» **EXERCISE BRIEF**:
Reproduce the text of each of the following entries verbatim, keeping every line intact.

» **EXTRACTED MATERIAL**:
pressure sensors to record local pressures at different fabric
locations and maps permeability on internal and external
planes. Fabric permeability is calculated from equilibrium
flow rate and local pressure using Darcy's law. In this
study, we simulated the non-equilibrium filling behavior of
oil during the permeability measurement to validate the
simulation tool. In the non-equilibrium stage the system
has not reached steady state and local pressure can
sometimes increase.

» **SOLUTION TO THIS PROBLEM**:
pressure sensors to record local pressures at different fabric
locations and maps permeability on internal and external
planes. Fabric permeability is calculated from equilibrium
flow rate and local pressure using Darcy's law. In this
study, we simulated the non-equilibrium filling behavior of
oil during the permeability measurement to validate the
simulation tool. In the non-equilibrium stage the system
has not reached steady state and local pressure can
sometimes increase.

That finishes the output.